News

Feds: NJ Worker Put 'Bomb' in Computers

Systems administrator alleged to have planted logic bomb that could have wiped out critical patient data.

• By The Associated Press
• December 19, 2006

Even after surviving a round of layoffs, Yung-Hsun Lin, 50, of Montvale kept the code in the system and tinkered with it in an attempt to set it off, prosecutors said. The bug eventually was discovered and neutralized by the company.

U.S. Attorney Christopher Christie said the bomb could have caused widespread financial damage to the company, and possibly harmed a large number of patients.

"The potential damage to Medco and the patients and physicians served by the company cannot be understated," Christie said. "A malicious program like this can bring a company's operations to a grinding halt and cause millions of dollars in damage from lost data, system downtime, recovery and repair."

Lin was arrested at his home Tuesday morning by FBI agents, and was to appear before a federal magistrate Tuesday afternoon. His arraignment is scheduled for Jan. 3.

His lawyer, Raymond Wong, had no immediate comment on the case.

A call seeking comment from Medco was not immediately returned.

The indictment alleges that Lin, who worked in the company's Fair Lawn office, planted the computer bomb in Medco's servers. It would have wiped out critical data stored on more than 70 servers, according to Assistant U.S. Attorney Erez Lieberman. He could not estimate how many patients could have been affected.

Among the targeted databases was one that tracked patient-specific drug interaction conflicts.

Before dispensing medication, pharmacists routinely examine the information contained in the database to determine whether conflicts exist between a patient's prescribed drugs.

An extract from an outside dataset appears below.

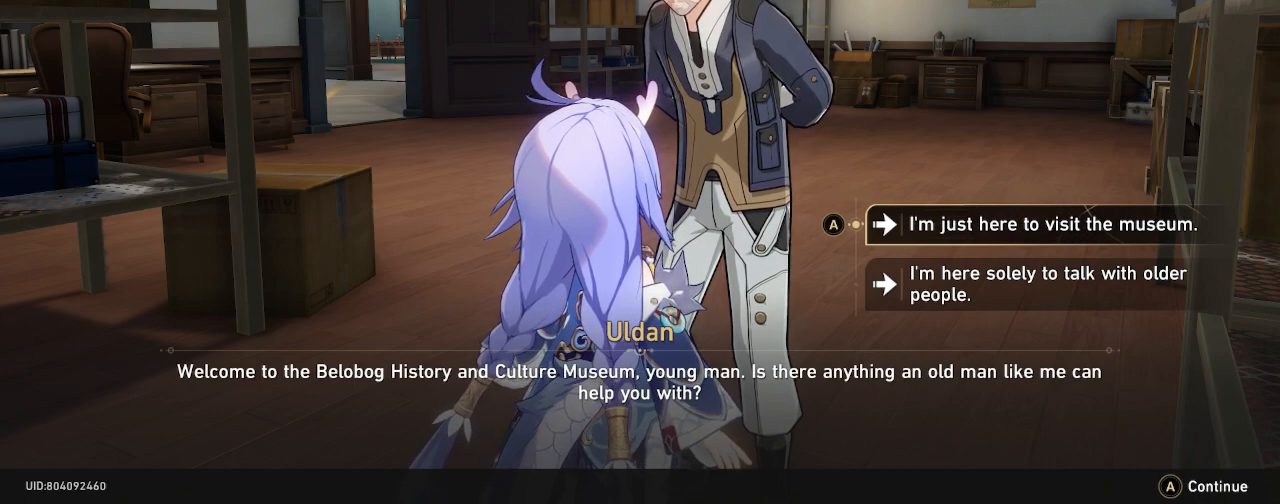
{"buttons": ["R2"], "left_stick": "center", "right_stick": "center", "events": []}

Other data on the targeted servers included patients' clinical analyses, rebate applications, billing and managed-care processing.

Prosecutors said that when Franklin Lakes-based Medco was spun off from Merck & Co. in 2003, Lin feared that layoffs may affect him.

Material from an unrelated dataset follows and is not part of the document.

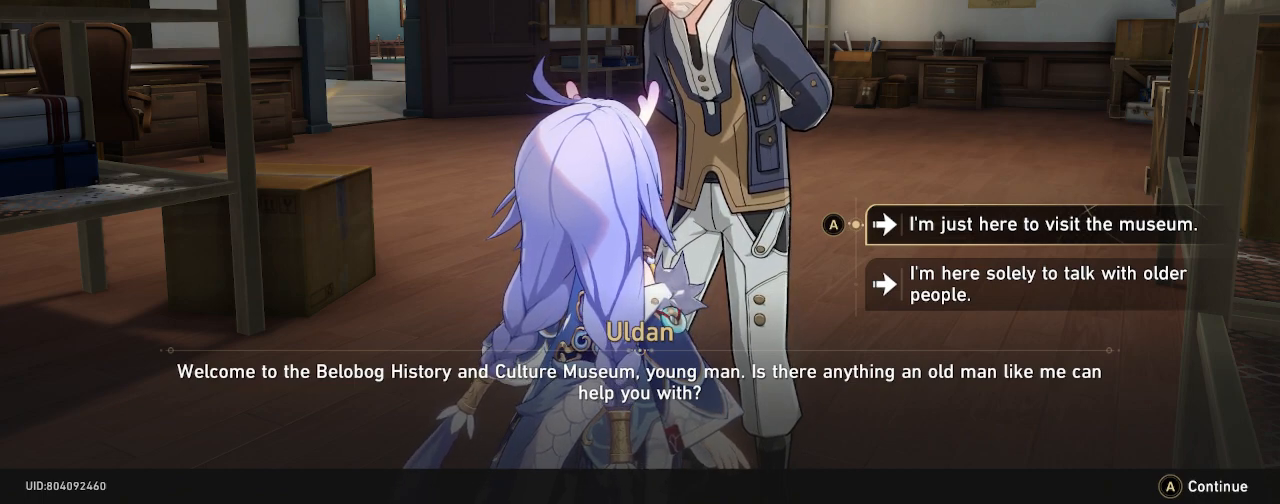
{"buttons": ["R2"], "left_stick": "center", "right_stick": "center", "events": []}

Authorities said that on Oct. 3, 2003, Lin created the bomb designed to delete virtually all data from 70 targeted servers by modifying existing computer code and adding new code. It was set detonate automatically on April 23, 2004 -- his birthday.

But due to a programming error, it didn't go off. Even after surviving a round of layoffs, prosecutors said, Lin modified the bomb's code to have it detonate on his next birthday. But the company found and disabled it before it could cause any damage.

Lin is charged with two counts of fraud related to activity in connection with computers. One is for exceeding authorized access with intent to cause damage in excess of $5,000; the other is for the impairment, or potential impairment, of the medical examination, diagnosis, treatment or medical care of one or more individuals.

Last week, a former UBS PaineWebber systems administrator in New Jersey was sentenced to eight years and one month in prison for attempting to profit by detonating a "logic bomb" program that caused millions of dollars in damage to the brokerage's computer network in 2002.

Roger Duronio also was ordered to pay $3.1 million in restitution to his former employer, now known as UBS Financial Services Inc., part of the Swiss banking company UBS AG.